I am referring to this message from Holger Kiehl on LKML.

Also, at time of writing according to this comment from Eric Work the fix for this bug has been merged into Linus' tree as commit a81157768a00e8cf8a7b43b5ea5cac931262374f but that doesn't mean that the 4.0 branch has been fixed.

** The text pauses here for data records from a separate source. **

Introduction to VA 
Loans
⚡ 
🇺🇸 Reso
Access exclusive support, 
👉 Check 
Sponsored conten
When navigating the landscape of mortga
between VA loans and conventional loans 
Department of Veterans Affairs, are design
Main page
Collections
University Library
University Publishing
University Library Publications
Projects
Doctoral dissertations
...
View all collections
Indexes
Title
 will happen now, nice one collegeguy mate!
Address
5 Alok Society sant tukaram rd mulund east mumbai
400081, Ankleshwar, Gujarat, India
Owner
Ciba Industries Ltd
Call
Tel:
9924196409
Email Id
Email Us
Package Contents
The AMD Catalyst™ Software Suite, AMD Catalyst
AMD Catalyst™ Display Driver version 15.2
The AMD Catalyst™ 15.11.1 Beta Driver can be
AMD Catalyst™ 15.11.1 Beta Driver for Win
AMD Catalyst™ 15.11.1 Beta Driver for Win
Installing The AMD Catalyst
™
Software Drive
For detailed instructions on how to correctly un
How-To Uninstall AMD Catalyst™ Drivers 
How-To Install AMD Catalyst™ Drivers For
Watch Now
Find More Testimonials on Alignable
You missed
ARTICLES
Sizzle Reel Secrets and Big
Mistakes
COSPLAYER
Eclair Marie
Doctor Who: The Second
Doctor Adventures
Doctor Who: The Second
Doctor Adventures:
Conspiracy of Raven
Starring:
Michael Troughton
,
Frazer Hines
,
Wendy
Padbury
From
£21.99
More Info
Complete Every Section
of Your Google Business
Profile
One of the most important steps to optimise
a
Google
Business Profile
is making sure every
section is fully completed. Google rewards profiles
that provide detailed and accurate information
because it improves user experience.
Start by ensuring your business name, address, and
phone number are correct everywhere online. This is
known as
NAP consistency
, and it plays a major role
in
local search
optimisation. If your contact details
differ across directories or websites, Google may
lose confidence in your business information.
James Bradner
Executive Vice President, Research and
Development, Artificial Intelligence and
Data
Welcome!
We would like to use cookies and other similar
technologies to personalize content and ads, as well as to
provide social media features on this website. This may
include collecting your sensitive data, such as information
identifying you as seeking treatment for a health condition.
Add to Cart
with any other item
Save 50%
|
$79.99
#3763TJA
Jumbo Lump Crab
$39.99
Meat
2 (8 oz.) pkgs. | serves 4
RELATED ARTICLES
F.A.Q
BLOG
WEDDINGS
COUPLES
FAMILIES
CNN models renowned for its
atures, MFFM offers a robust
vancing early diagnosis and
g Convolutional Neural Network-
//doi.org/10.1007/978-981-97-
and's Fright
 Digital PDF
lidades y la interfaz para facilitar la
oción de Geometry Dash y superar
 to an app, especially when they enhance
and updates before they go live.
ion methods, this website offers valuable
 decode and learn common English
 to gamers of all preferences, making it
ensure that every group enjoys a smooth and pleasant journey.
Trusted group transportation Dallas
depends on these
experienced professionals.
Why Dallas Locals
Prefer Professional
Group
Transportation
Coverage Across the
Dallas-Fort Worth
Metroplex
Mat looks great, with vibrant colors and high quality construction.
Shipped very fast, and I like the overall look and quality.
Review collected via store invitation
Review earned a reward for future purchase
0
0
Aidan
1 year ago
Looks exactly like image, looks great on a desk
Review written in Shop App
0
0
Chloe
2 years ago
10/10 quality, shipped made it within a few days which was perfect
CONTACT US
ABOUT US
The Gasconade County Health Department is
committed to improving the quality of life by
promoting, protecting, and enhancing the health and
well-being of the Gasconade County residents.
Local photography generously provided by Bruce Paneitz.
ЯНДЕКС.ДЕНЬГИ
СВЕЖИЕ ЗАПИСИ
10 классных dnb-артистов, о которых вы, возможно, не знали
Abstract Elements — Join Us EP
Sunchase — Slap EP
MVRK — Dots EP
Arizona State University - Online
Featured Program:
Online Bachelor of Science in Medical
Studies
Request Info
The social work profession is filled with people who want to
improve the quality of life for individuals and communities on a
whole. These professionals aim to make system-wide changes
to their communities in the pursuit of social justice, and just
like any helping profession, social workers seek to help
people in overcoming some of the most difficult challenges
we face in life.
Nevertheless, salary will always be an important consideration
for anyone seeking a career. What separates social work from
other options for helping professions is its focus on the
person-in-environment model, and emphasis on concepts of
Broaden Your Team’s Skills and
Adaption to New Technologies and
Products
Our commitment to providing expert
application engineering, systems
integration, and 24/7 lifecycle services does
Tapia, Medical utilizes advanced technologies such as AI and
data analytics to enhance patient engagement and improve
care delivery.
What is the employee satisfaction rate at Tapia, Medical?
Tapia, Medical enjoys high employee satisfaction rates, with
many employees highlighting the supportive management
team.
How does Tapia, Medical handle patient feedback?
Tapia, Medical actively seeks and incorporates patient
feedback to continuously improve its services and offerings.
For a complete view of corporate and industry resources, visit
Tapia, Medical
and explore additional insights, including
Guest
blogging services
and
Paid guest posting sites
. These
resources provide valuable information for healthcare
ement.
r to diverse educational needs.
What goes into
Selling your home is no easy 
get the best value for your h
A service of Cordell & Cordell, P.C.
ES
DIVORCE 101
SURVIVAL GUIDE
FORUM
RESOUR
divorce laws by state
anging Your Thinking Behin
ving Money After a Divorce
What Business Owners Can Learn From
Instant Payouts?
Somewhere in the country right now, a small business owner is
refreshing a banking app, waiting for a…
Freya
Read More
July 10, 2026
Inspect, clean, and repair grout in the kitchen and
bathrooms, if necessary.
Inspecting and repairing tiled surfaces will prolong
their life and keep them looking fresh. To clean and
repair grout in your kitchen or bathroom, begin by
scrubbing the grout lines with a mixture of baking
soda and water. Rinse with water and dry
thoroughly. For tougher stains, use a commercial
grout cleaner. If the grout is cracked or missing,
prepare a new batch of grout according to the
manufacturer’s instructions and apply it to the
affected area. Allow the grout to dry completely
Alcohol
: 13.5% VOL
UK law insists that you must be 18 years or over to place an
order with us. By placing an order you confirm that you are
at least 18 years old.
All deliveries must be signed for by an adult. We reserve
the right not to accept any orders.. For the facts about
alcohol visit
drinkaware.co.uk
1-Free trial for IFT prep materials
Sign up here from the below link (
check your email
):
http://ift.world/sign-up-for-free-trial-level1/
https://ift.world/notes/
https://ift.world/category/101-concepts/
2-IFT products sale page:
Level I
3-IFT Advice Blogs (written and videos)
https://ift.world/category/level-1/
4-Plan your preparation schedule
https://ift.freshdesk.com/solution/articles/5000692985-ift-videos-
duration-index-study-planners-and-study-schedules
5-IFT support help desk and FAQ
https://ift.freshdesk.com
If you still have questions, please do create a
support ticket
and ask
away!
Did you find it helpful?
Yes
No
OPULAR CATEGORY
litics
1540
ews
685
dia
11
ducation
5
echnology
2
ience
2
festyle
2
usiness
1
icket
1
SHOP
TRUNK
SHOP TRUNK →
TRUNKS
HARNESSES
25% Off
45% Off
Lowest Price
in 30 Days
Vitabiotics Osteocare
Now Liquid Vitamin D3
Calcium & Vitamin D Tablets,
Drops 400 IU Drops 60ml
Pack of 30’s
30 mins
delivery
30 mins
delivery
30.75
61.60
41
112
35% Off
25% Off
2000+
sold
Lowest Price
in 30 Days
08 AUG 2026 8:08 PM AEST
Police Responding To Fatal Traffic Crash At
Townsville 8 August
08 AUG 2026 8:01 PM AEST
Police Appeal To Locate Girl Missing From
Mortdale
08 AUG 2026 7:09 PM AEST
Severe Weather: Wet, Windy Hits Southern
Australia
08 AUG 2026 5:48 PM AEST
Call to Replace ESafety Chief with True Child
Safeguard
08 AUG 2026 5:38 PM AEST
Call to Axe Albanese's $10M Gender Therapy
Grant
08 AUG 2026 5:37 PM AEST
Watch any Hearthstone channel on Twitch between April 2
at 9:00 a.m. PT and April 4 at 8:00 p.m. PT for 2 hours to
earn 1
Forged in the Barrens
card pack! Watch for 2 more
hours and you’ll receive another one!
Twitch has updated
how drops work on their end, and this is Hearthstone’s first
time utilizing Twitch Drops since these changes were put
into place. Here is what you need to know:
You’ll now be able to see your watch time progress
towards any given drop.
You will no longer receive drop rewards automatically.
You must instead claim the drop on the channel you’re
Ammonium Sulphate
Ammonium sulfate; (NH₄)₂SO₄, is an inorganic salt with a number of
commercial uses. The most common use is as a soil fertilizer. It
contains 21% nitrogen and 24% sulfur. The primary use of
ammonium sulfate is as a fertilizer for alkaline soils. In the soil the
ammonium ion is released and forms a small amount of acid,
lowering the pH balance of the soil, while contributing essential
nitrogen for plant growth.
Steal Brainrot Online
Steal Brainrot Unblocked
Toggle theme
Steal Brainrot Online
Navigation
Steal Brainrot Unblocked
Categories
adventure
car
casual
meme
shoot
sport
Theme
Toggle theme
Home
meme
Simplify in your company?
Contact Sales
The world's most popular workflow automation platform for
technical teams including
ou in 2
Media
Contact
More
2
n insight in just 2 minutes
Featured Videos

But if it's not actually the same problem, then being aware of both is a good thing...

GazL 05-23-2015 05:14 AM

Softpedia have just posted an item saying that 3.18.14 LTS is out with fixes for these issues. Unless, I'm mistaken 3.18.14 is actually introducing the April 10th md/raid0 commit that appears to be behind much of the trouble.

I don't know if any slackers are following the 3.18 branch, but if you are, be very, very, wary.

moesasji 05-23-2015 05:34 AM

Quote:

Originally Posted by GazL (Post 5366340)
Softpedia have just posted an item saying that 3.18.14 LTS is out with fixes for these issues. Unless, I'm mistaken 3.18.14 is actually introducing the April 10th md/raid0 commit that appears to be behind much of the trouble.

I don't know if any slackers are following the 3.18 branch, but if you are, be very, very, wary.

For clarity: the commit that is supposed to fix this issue is a81157768a00e8cf8a7b43b5ea5cac931262374f As far as I can tell that commit has not yet appeared in the 3.18 support branch. So Softpedia appears to be wrong here.

btw) Anyone on current would have this problem as the current branch runs with the 3.18 kernel.


All times are GMT -5. The time now is 03:24 PM.